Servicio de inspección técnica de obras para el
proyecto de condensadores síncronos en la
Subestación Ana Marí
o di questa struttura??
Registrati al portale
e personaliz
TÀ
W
--------------------------------------------------
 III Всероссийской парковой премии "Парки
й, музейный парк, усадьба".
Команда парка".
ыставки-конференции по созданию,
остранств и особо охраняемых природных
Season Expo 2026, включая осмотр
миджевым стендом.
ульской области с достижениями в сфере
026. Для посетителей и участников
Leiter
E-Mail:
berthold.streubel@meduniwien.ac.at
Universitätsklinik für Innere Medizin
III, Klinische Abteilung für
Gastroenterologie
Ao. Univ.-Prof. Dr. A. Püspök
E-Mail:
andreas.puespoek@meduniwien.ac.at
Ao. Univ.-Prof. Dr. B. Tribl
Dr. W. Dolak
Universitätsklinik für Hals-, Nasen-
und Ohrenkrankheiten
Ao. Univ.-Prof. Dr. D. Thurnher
--------------------------------------------------
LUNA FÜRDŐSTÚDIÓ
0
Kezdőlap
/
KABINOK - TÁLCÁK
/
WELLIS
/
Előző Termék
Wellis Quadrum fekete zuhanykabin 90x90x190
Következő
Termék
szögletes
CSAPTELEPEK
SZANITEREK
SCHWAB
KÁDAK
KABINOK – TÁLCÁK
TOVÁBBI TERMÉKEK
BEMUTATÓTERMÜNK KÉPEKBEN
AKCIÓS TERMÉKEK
--------------------------------------------------
Try it: Copy everything from the line with "III Всероссийской парковой" down to the line with "Ao. Univ.-Prof. Dr. D. Thurnher" in the listing above, switching "Gastroenterologie" to "Hepatologie" and leaving all else unchanged. Give only those lines.

Exercise output:
 III Всероссийской парковой премии "Парки
й, музейный парк, усадьба".
Команда парка".
ыставки-конференции по созданию,
остранств и особо охраняемых природных
Season Expo 2026, включая осмотр
миджевым стендом.
ульской области с достижениями в сфере
026. Для посетителей и участников
Leiter
E-Mail:
berthold.streubel@meduniwien.ac.at
Universitätsklinik für Innere Medizin
III, Klinische Abteilung für
Hepatologie
Ao. Univ.-Prof. Dr. A. Püspök
E-Mail:
andreas.puespoek@meduniwien.ac.at
Ao. Univ.-Prof. Dr. B. Tribl
Dr. W. Dolak
Universitätsklinik für Hals-, Nasen-
und Ohrenkrankheiten
Ao. Univ.-Prof. Dr. D. Thurnher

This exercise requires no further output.